# First steps



## mizlplix (May 1, 2011)

Nice. a Saturn was my choice too for a family type daily driver. I drove one for 10 years in ICE form. liked it too. It was light weight, rode well, easy to see around and to park. 

LOTS of interior room for passengers and trunk/hood space for batteries. 

I am on my 3 rd EV. I finally broke with the FLA batteries and bought some CALBs. 

FLA batteries are good for your first EV. no matter what everyone sez.

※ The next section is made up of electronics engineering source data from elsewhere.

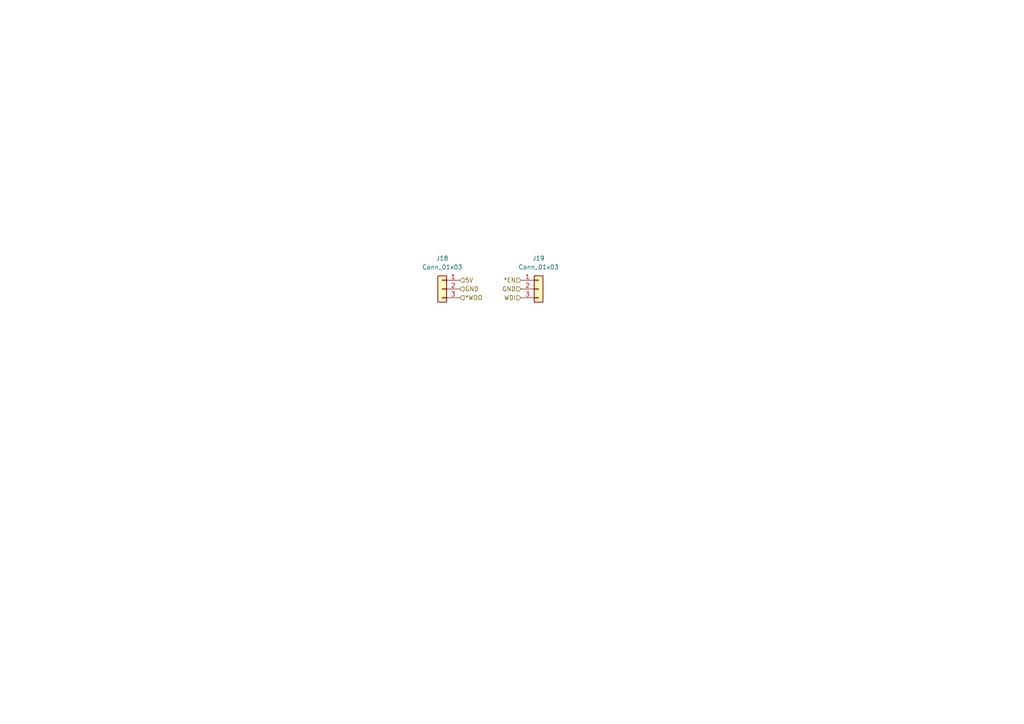
<source format=kicad_sch>
(kicad_sch
	(version 20231120)
	(generator "eeschema")
	(generator_version "8.0")
	(uuid "f944f88f-3abd-4e84-9d7b-9b495bbc641d")
	(paper "A4")
	
	(hierarchical_label "*EN"
		(shape input)
		(at 151.13 81.28 180)
		(effects
			(font
				(size 1.27 1.27)
			)
			(justify right)
		)
		(uuid "00b64635-892f-499c-bd49-6f35eb5dd3de")
	)
	(hierarchical_label "GND"
		(shape input)
		(at 151.13 83.82 180)
		(effects
			(font
				(size 1.27 1.27)
			)
			(justify right)
		)
		(uuid "20568117-0cc6-4ee2-a48d-f8e5b03a7db3")
	)
	(hierarchical_label "5V"
		(shape input)
		(at 133.35 81.28 0)
		(effects
			(font
				(size 1.27 1.27)
			)
			(justify left)
		)
		(uuid "4aac0ff5-ae09-4adc-ac9b-5b34917e7bd8")
	)
	(hierarchical_label "WDI"
		(shape input)
		(at 151.13 86.36 180)
		(effects
			(font
				(size 1.27 1.27)
			)
			(justify right)
		)
		(uuid "b141fb20-5c2e-4f75-87a8-3692fd815189")
	)
	(hierarchical_label "*WDO"
		(shape input)
		(at 133.35 86.36 0)
		(effects
			(font
				(size 1.27 1.27)
			)
			(justify left)
		)
		(uuid "b50261e7-39e1-4a37-969c-6b52fe8311e2")
	)
	(hierarchical_label "GND"
		(shape input)
		(at 133.35 83.82 0)
		(effects
			(font
				(size 1.27 1.27)
			)
			(justify left)
		)
		(uuid "db102a82-326b-4d0a-b82e-dfdb062e662c")
	)
	(symbol
		(lib_id "Connector_Generic:Conn_01x03")
		(at 128.27 83.82 0)
		(mirror y)
		(unit 1)
		(exclude_from_sim no)
		(in_bom yes)
		(on_board yes)
		(dnp no)
		(fields_autoplaced yes)
		(uuid "85cd2f81-89b9-473f-a5b8-a48c2f026d94")
		(property "Reference" "J18"
			(at 128.27 74.93 0)
			(effects
				(font
					(size 1.27 1.27)
				)
			)
		)
		(property "Value" "Conn_01x03"
			(at 128.27 77.47 0)
			(effects
				(font
					(size 1.27 1.27)
				)
			)
		)
		(property "Footprint" "Connector_PinHeader_2.54mm:PinHeader_1x03_P2.54mm_Vertical"
			(at 128.27 83.82 0)
			(effects
				(font
					(size 1.27 1.27)
				)
				(hide yes)
			)
		)
		(property "Datasheet" "~"
			(at 128.27 83.82 0)
			(effects
				(font
					(size 1.27 1.27)
				)
				(hide yes)
			)
		)
		(property "Description" "Generic connector, single row, 01x03, script generated (kicad-library-utils/schlib/autogen/connector/)"
			(at 128.27 83.82 0)
			(effects
				(font
					(size 1.27 1.27)
				)
				(hide yes)
			)
		)
		(pin "3"
			(uuid "8fe3521c-6fc7-4d87-a49a-ae5a7b6cb3d5")
		)
		(pin "1"
			(uuid "c881d69a-0d13-4c8f-9266-90f2d21cf141")
		)
		(pin "2"
			(uuid "5fc1e90c-b84f-4d97-985c-53904435b4b8")
		)
		(instances
			(project ""
				(path "/bacab6d6-2a0b-4208-9256-c826bcae29b3/c0c6b780-ff0d-4a50-9603-e222196835c2"
					(reference "J18")
					(unit 1)
				)
			)
		)
	)
	(symbol
		(lib_id "Connector_Generic:Conn_01x03")
		(at 156.21 83.82 0)
		(unit 1)
		(exclude_from_sim no)
		(in_bom yes)
		(on_board yes)
		(dnp no)
		(uuid "95e15d7a-a587-4e8e-a56e-19e5d48989f5")
		(property "Reference" "J19"
			(at 156.21 74.93 0)
			(effects
				(font
					(size 1.27 1.27)
				)
			)
		)
		(property "Value" "Conn_01x03"
			(at 156.21 77.47 0)
			(effects
				(font
					(size 1.27 1.27)
				)
			)
		)
		(property "Footprint" "Connector_PinHeader_2.54mm:PinHeader_1x03_P2.54mm_Vertical"
			(at 156.21 83.82 0)
			(effects
				(font
					(size 1.27 1.27)
				)
				(hide yes)
			)
		)
		(property "Datasheet" "~"
			(at 156.21 83.82 0)
			(effects
				(font
					(size 1.27 1.27)
				)
				(hide yes)
			)
		)
		(property "Description" "Generic connector, single row, 01x03, script generated (kicad-library-utils/schlib/autogen/connector/)"
			(at 156.21 83.82 0)
			(effects
				(font
					(size 1.27 1.27)
				)
				(hide yes)
			)
		)
		(pin "3"
			(uuid "674bcb83-6619-45c2-94bd-c5ba06cc83dc")
		)
		(pin "1"
			(uuid "277d096e-e6de-4005-8d5f-61165829493e")
		)
		(pin "2"
			(uuid "d6877065-3011-4eb7-bcbf-b3ee0d76877b")
		)
		(instances
			(project "control_board"
				(path "/bacab6d6-2a0b-4208-9256-c826bcae29b3/c0c6b780-ff0d-4a50-9603-e222196835c2"
					(reference "J19")
					(unit 1)
				)
			)
		)
	)
)

</source>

I know...

Battery Rule 1. Floodies (as we call them) require monthly cleaning, bolt checking and 1-2 Gal. distilled water. (Faithfully)

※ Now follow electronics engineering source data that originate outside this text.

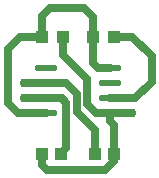
<source format=gtl>
G04 Layer: TopLayer*
G04 EasyEDA v6.5.34, 2024-07-20 14:38:50*
G04 d238affa5e1f45398f1abd9929531197,9f2f25eebc5e4964923e048cec00becc,10*
G04 Gerber Generator version 0.2*
G04 Scale: 100 percent, Rotated: No, Reflected: No *
G04 Dimensions in inches *
G04 leading zeros omitted , absolute positions ,3 integer and 6 decimal *
%FSLAX36Y36*%
%MOIN*%

%ADD10C,0.0250*%
%ADD11R,0.0394X0.0433*%
%ADD12O,0.07678X0.022378*%
%ADD13C,0.0300*%

%LPD*%
D10*
X48499Y180000D02*
G01*
X48499Y91500D01*
X65000Y75000D01*
X106500Y75000D01*
X-180000Y-75000D02*
G01*
X-200000Y-75000D01*
X-235000Y-40000D01*
X-235000Y140000D01*
X-195000Y180000D01*
X-120399Y180000D01*
X106500Y-75000D02*
G01*
X180000Y-75000D01*
X-106500Y25000D02*
G01*
X-180000Y25000D01*
X-106500Y-25000D02*
G01*
X-180000Y-25000D01*
X-106500Y-75000D02*
G01*
X-180000Y-75000D01*
X-120435Y179998D02*
G01*
X-120435Y249564D01*
X-95000Y275000D01*
X20000Y275000D01*
X50000Y245000D01*
X48479Y243479D01*
X48479Y180000D01*
X-120432Y-210000D02*
G01*
X-120432Y-249567D01*
X-105000Y-265000D01*
X90000Y-265000D01*
X119320Y-235679D01*
X119320Y-210000D01*
X-57442Y-210000D02*
G01*
X-40000Y-192557D01*
X-40000Y-40000D01*
X-55000Y-25000D01*
X-106500Y-25000D01*
X56331Y-210000D02*
G01*
X56331Y-131331D01*
X-5000Y-70000D01*
X-5000Y-10000D01*
X-40000Y25000D01*
X-106500Y25000D01*
X119320Y-210000D02*
G01*
X119320Y-115000D01*
X106500Y-102179D01*
X106500Y-75000D01*
X-49600Y180000D02*
G01*
X-49600Y119600D01*
X30000Y40000D01*
X30000Y-45000D01*
X60000Y-75000D01*
X106500Y-75000D01*
X119299Y180000D02*
G01*
X180000Y180000D01*
X245000Y115000D01*
X245000Y30000D01*
X190000Y-25000D01*
X106500Y-25000D01*
D11*
G01*
X-120430Y180000D03*
G01*
X-49560Y180000D03*
G01*
X48479Y180000D03*
G01*
X119349Y180000D03*
G01*
X-120439Y-210000D03*
G01*
X-57440Y-210000D03*
G01*
X119329Y-210000D03*
G01*
X56329Y-210000D03*
D12*
G01*
X106500Y-75000D03*
G01*
X106500Y-25000D03*
G01*
X106500Y25000D03*
G01*
X106500Y75000D03*
G01*
X-106500Y-75000D03*
G01*
X-106500Y-25000D03*
G01*
X-106500Y25000D03*
G01*
X-106500Y75000D03*
D13*
G01*
X-180000Y25000D03*
G01*
X-180000Y-25000D03*
G01*
X-180000Y-75000D03*
G01*
X180000Y-75000D03*
M02*

</source>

Rule 2. A string of 12 volt batteries are ok for 10-20 mile range....BUT a string of 6 Volt golf cart batteries are good for up to maybe 40-50 miles. (per charge)

Rule 3. Do NOT get the ones with the steel threaded posts set into the lead.....They are rated 75 Amps and you will melt them off....

Get the Bolt through lead posts or the regular tapered round posts. 

Well, enough for now. Have fun. Miz


----------



## ChedMpls (Apr 10, 2012)

Looks like a good start. I am also working on an "ordinary guy" saturn conversion. I have a '96 SL2 that i have managed to get to the drive testing stage, but i have alot of work to do, including selecting batteries. I have been using the following site to try to figure out which ones might work best for me (my budget only allows lead acid).
www.evconvert.com/tools/evcalc/ 
Good Luck


----------